I have asked my best friend who is a gynae nurse and my male partner about this on occasion, and both have said that most they've seen are with longer labia minora than majora. So no, I really wouldn't worry if I were you.

AnnaMagnani · 22/02/2021 21:07

As a doctor I've seen a lot of labias but even more penises and testicles.

Yet to see a set of male genitalia that didn't look like an evolutionary mistake and I say this as a heterosexual woman. Honestly, are any of them attractive? It's a miracle the human race has reproduced at all if it was based on prettiness of male genitals.

Your ex knew it would hurt you and that's why he said it.

ginswinger · 22/02/2021 21:08

I think I can see why he had multiple partners before you, he was a rather unpleasant man who got dumped a lot. Honestly his comments say far more about his self confidence than your lady bits.

ScarfaceCwaw · 22/02/2021 21:08

if it matters to you & you are able to improve it then why not?

The cost. The buying in to fascist, misogynist, porn-birthed "beauty" ideas. The unnecessary risk of anaesthetic, infection, and complications. The sheer stupidity of risking fucking up a perfectly beautiful, functional and natural part of your body because of some dicksmack who would have found something to insult even if his partner were a supermodel.

SweatyBetty20 · 22/02/2021 21:11

I’m definitely an outie not an innie. No guy has ever said anything about mine. Was a bit paranoid when I was younger, but several partners later I’m happy with the way I am. I just asked my boyfriend (who incidentally has quite a fair amount of foreskin, not that it bothers me a jot) and he said “it’s a fanny. We love them all.” So there you go.

Lozzerbmc · 22/02/2021 21:12

What @Babamamananarama said was hilarious and totally true. Im sure you have nothing to worry about no one’s perfect and I bet your cruel ex was not! A decent man will love you and your frilly bits!
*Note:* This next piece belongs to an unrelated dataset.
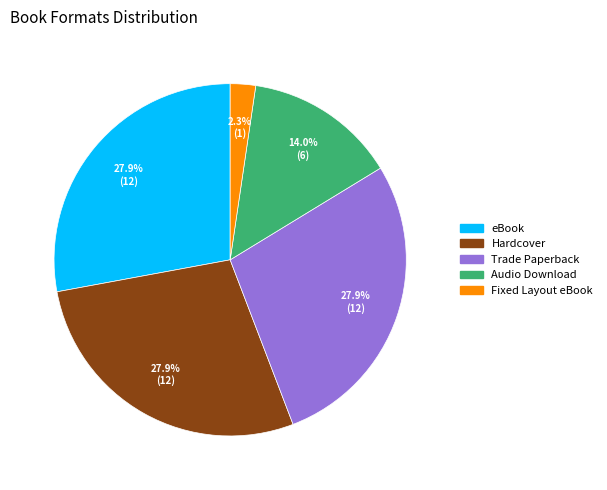

Does any single category account for the majority?

No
Shrivelled · 22/02/2021 21:13

If it ain’t broke, don’t fix it. If it all functions well down there then leave it well alone. Plenty of women have tearing and scaring after childbirth and scar tissue can be really problematic. My labia would have to protrude all the way down to my knees before I considered cosmetic surgery on such a delicate body part. Seriously don’t do it.

Marpan · 22/02/2021 21:14

don’t speak to him again but if you do Tell him his penis is small.

I don’t think most men even look or notice, just happy to have a naked lady in front of them.

But if it makes you happy get it done.

IndigoJewel · 22/02/2021 21:17

OP, alot of men actually LOVE larger labia. I'm not joking. Many, many men worship larger lips and find them extremely sexy and a huge turn on. And to echo what everyone else has said, any decent person wouldn't care or notice anyway. I'm bisexual and I've never, ever looked at another person's genitals and thought 'hmm, I'd rather it was bigger/smaller/neater/less hairy' etc etc. Your ex was a complete knob, and he has said this because he knew exactly how it would make you feel, and you are letting him win. Embrace those lips girl.

goldielockdown2 · 22/02/2021 21:19

'Everything that is meant to be hidden'? What? I don't think you have a grasp on normal anatomy I'm afraid.